I’ll start with my favorite, I <3 Singular They, an animated love letter to a pronoun. This site reached 250,000 people in its first month, and, while the espoused goal was never accomplished (reforming style guides by the end of 2016), I’d say the emails I’ve gotten thanking me (often from younglings who have used the site to advocate for themselves to their parents and teachers) mark a small victory.
A brand new collaborative project required a monster of a website: FacilitatingXYZ. That project was a massive undertaking that resulted in a happy outcome, with a mobile-friendly site that highlights lots of different types of content (articles, videos, downloads) from lots of different creators.
Two new websites for two new books: Unlocking the Magic of Facilitation (which came out in January) got an enchanting ground-up build, and I overhauled the A Guide to Gender website for the 2nd Edition (which will come out early spring 2017).
I made a speaking website for myself (or, really, for my manager, who kept asking me to build a speaking website), Samtalkto.us, last week, to replace what was essentially a domain-holder site that I had whipped together and never used.
I created the hues website to house all the wonderful works (and works-in-progress) that comprise our flagship organization, and it’s PACKED FULL OF COLOR.
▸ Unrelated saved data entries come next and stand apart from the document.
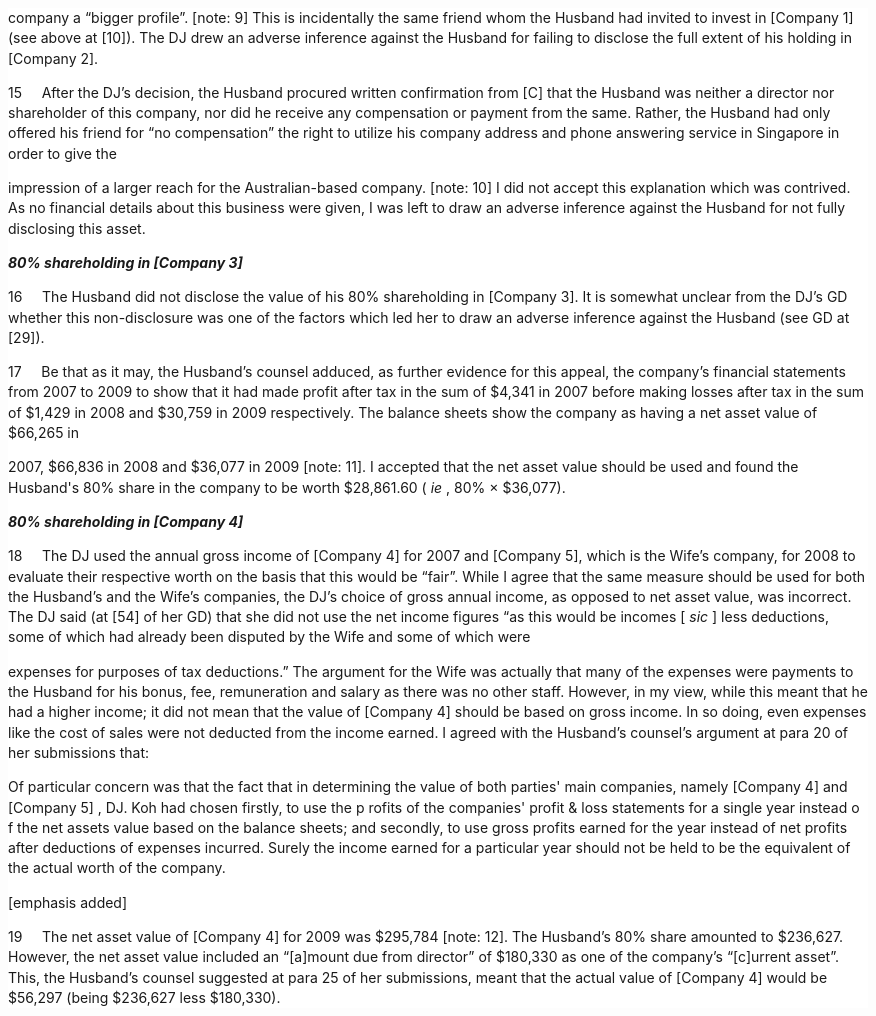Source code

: company a “bigger profile”. [note: 9] This is incidentally the same friend whom the Husband had invited to invest in [Company 1] (see above at [10]). The DJ drew an adverse inference against the Husband for failing to disclose the full extent of his holding in [Company 2]. 

15     After the DJ’s decision, the Husband procured written confirmation from [C] that the Husband was neither a director nor shareholder of this company, nor did he receive any compensation or payment from the same. Rather, the Husband had only offered his friend for “no compensation” the right to utilize his company address and phone answering service in Singapore in order to give the 

impression of a larger reach for the Australian-based company. [note: 10] I did not accept this explanation which was contrived. As no financial details about this business were given, I was left to draw an adverse inference against the Husband for not fully disclosing this asset. 

**_80% shareholding in [Company 3]_** 

16     The Husband did not disclose the value of his 80% shareholding in [Company 3]. It is somewhat unclear from the DJ’s GD whether this non-disclosure was one of the factors which led her to draw an adverse inference against the Husband (see GD at [29]). 

17     Be that as it may, the Husband’s counsel adduced, as further evidence for this appeal, the company’s financial statements from 2007 to 2009 to show that it had made profit after tax in the sum of $4,341 in 2007 before making losses after tax in the sum of $1,429 in 2008 and $30,759 in 2009 respectively. The balance sheets show the company as having a net asset value of $66,265 in 

2007, $66,836 in 2008 and $36,077 in 2009 [note: 11]. I accepted that the net asset value should be used and found the Husband's 80% share in the company to be worth $28,861.60 ( _ie_ , 80% × $36,077). 

**_80% shareholding in [Company 4]_** 

18     The DJ used the annual gross income of [Company 4] for 2007 and [Company 5], which is the Wife’s company, for 2008 to evaluate their respective worth on the basis that this would be “fair”. While I agree that the same measure should be used for both the Husband’s and the Wife’s companies, the DJ’s choice of gross annual income, as opposed to net asset value, was incorrect. The DJ said (at [54] of her GD) that she did not use the net income figures “as this would be incomes [ _sic_ ] less deductions, some of which had already been disputed by the Wife and some of which were 


expenses for purposes of tax deductions.” The argument for the Wife was actually that many of the expenses were payments to the Husband for his bonus, fee, remuneration and salary as there was no other staff. However, in my view, while this meant that he had a higher income; it did not mean that the value of [Company 4] should be based on gross income. In so doing, even expenses like the cost of sales were not deducted from the income earned. I agreed with the Husband’s counsel’s argument at para 20 of her submissions that: 

 Of particular concern was that the fact that in determining the value of both parties' main companies, namely [Company 4] and [Company 5] , DJ. Koh had chosen firstly, to use the p rofits of the companies' profit & loss statements for a single year instead o f the net assets value based on the balance sheets; and secondly, to use gross profits earned for the year instead of net profits after deductions of expenses incurred. Surely the income earned for a particular year should not be held to be the equivalent of the actual worth of the company. 

 [emphasis added] 

19     The net asset value of [Company 4] for 2009 was $295,784 [note: 12]. The Husband’s 80% share amounted to $236,627. However, the net asset value included an “[a]mount due from director” of $180,330 as one of the company’s “[c]urrent asset”. This, the Husband’s counsel suggested at para 25 of her submissions, meant that the actual value of [Company 4] would be $56,297 (being $236,627 less $180,330).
And just today (hey, it counts!) I launched Open.hues, a half-website, half-blog, half-social-network Frankenproject that will serve as my new platform for communication, both with other hues staff, and with the world-at-large (instead of email). This was really fun to make because I’ve always wanted to create a social network, and I’m going to have so a blast building out the functionality on this site over the next couple years, assuming the world doesn’t end.